A Unionist Councillor has claimed every word spoken in the Irish language by Sinn Fein is the same as “a bullet being fired in the fight for Irish independence”.
The comments were made by Independent Unionist Councillor Maurice Devenney at Derry City & Strabane District Council’s Full Council meeting on Thursday evening.
The Council had been discussing a proposal tabled by Sinn Fein Councillor Maoliosa McHugh that a review is undertaken on the Council’s policy with regards language usage.
The proposal, raised while the Council was reviewing minutes from an earlier committee meeting, was seconded by Sinn Fein Councillor Karina Carlin.
Colr McHugh had proposed that the Council initiates a comprehensive policy review of language usage, including in its corporate branding and signage.
This, he added, should be carried out within the confines of the Good Friday Agreement and in the context of the European Charter for Regional or Minority languages.
He added that such a review was “overdue”.
SDLP Councillor Martin Reilly said his party had no issue with what was being proposed, and queried how the Council would be likely to move forward on the matter. He asked whether a working group would be set up to progress that, and Colr. McHugh responded later that this was what he envisaged would happen.
Council Chief Executive John Kelpie said that council officers would ordinarily consider such a matter and bring a report back to the relevant committee, in this case potentially the Governance and Strategic Planning Committee.
DUP Councillor Drew Thompson said he took it that the outcome of such a review would be subject to an Equality Impact Assessment.
Mr Kelpie replied that any proposed policy change would be screened and a decision taken after that.

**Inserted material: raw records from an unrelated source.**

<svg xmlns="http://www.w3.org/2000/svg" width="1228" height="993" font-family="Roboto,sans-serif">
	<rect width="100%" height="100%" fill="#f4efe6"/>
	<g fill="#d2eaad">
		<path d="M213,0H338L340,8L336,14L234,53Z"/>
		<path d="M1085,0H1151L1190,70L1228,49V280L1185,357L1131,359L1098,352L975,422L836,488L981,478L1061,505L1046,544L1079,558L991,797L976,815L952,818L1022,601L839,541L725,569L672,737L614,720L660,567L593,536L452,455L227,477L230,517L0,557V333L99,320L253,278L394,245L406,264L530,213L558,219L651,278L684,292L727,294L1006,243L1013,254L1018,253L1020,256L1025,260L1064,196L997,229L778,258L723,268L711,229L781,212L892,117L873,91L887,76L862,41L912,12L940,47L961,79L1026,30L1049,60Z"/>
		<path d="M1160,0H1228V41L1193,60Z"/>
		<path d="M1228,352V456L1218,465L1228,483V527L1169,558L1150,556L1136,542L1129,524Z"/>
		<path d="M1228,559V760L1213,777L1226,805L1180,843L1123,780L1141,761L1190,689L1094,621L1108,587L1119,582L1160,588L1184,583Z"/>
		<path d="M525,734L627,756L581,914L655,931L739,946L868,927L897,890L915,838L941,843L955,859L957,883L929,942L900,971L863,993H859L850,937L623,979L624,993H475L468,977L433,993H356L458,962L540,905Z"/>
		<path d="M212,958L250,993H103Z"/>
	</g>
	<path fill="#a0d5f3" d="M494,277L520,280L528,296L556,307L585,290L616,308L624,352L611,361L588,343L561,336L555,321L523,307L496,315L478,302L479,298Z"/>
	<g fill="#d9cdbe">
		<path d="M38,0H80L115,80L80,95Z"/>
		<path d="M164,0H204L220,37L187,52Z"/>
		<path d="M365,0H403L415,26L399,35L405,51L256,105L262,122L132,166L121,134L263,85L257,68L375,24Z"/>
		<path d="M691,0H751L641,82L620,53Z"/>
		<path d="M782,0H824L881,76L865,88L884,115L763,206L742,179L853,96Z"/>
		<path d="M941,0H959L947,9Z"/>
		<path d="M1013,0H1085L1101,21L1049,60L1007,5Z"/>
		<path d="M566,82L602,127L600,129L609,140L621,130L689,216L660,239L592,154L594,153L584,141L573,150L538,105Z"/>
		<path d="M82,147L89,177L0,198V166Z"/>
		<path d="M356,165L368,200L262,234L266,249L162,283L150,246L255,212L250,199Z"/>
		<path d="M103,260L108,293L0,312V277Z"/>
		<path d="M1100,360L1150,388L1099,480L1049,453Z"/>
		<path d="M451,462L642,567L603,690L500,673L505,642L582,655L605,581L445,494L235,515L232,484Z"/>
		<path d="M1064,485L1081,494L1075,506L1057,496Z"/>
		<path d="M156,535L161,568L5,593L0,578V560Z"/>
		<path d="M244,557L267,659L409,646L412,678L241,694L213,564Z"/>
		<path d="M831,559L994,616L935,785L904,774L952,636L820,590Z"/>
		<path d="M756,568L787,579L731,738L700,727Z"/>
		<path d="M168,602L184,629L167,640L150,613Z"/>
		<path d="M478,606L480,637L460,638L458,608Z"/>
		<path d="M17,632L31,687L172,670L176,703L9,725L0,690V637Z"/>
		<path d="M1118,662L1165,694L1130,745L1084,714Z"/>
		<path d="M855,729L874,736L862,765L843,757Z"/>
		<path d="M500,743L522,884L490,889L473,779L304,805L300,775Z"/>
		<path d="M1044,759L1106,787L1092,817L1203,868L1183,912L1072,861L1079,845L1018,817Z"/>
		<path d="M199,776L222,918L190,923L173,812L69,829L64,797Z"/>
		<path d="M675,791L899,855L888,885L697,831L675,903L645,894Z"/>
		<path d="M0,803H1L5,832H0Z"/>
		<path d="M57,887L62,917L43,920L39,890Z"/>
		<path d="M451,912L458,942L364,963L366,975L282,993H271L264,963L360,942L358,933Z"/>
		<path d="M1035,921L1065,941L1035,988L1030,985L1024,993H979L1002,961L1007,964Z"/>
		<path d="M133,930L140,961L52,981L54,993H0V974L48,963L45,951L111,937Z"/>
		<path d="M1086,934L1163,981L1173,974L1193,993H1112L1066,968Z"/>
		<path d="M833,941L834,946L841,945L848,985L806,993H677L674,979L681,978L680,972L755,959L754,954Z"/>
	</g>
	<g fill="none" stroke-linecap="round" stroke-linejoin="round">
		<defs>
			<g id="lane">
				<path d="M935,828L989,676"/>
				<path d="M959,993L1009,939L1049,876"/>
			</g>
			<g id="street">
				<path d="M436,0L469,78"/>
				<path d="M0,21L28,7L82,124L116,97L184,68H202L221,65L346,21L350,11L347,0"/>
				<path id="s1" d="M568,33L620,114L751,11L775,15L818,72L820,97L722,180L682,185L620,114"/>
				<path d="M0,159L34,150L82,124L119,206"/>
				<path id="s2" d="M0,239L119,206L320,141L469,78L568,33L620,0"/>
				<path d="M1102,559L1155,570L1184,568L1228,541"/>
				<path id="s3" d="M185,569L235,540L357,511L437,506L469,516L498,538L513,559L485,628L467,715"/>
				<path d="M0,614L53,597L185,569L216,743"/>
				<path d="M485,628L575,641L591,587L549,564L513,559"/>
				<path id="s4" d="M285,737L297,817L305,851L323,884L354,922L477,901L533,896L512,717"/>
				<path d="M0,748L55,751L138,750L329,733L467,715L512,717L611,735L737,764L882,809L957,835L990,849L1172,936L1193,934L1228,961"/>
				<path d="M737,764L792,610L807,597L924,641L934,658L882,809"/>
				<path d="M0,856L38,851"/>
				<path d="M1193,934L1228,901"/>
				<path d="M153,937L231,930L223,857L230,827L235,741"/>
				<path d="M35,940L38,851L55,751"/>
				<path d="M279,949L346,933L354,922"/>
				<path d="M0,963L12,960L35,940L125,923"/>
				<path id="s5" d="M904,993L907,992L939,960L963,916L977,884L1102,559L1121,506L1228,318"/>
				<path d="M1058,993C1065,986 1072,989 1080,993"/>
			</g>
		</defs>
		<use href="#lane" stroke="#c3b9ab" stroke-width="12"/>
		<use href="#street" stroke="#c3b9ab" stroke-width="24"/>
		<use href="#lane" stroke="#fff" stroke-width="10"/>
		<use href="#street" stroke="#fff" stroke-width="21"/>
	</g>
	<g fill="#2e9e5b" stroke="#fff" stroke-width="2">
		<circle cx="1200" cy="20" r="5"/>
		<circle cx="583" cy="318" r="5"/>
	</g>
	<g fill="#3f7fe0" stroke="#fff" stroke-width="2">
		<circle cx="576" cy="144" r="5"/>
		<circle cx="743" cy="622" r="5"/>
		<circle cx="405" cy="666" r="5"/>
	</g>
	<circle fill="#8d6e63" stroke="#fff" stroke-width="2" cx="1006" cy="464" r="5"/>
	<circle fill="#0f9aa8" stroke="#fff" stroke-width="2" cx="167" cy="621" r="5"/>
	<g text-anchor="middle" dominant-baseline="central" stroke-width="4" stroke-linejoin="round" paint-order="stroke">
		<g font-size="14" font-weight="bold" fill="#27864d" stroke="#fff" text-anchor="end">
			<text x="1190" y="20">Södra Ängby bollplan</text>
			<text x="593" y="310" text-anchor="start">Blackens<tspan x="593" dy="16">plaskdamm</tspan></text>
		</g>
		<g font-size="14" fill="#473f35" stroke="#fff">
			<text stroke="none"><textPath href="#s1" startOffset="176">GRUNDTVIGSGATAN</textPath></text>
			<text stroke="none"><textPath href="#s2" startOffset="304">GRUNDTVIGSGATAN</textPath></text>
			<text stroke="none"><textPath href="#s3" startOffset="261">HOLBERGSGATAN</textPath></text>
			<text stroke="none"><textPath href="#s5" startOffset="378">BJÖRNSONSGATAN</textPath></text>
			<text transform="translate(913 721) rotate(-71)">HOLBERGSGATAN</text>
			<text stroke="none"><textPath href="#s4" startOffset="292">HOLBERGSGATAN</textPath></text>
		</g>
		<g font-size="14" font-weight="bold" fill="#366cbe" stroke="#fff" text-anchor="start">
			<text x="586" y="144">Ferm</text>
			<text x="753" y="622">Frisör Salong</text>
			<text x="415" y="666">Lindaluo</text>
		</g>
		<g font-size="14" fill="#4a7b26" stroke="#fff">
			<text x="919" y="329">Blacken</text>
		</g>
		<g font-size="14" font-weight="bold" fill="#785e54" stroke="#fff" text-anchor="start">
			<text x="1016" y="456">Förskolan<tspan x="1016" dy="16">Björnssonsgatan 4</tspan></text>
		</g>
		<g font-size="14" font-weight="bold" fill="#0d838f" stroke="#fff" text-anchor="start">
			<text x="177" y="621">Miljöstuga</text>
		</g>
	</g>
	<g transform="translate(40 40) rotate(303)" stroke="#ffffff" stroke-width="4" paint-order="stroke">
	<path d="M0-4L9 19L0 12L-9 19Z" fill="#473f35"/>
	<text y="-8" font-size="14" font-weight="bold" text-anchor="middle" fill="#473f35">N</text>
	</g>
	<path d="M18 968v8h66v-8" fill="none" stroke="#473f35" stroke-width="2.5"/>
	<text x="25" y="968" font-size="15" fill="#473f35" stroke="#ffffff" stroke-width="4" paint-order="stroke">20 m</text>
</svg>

Colr. Devenney claimed that Sinn Fein had “stolen the thunder” from a motion due to be tabled later at the same meeting by Independent Councillor Gary Donnelly, calling for the Council to adopt a “bilingual policy of Irish and English on corporate branding and signage upon scheduled replacement”.
Colr. Devenney said: “I thought we had a very good policy here on the signage. We have the three languages, English, Irish and Ulster Scots and I would be worried by the proposals coming forward here that some of that may be removed.
“There has been good work done in this chamber and everyone has tried to work together,” he said, adding that he would find it “very, very negative” if there was any agenda to take Ulster Scots out of the equation.
Colr. Devenney said he did not have a problem with the Irish language, but did have an issue with it being used as a political football.
He also said the Irish language had also been raised at a meeting the previous week.
“How far do we take this?” he said, while claiming that every word spoken in Irish by Sinn Fein “is the same as a bullet being fired in the fight for Independence”.
Colr, McHugh’s proposal was carried with the backing of 28 Councillors, while 10 voted against.
Colr. Donnelly’s motion, tabled later at the meeting was defeated, with five Councillors voting for it, 31 against, and one abstention.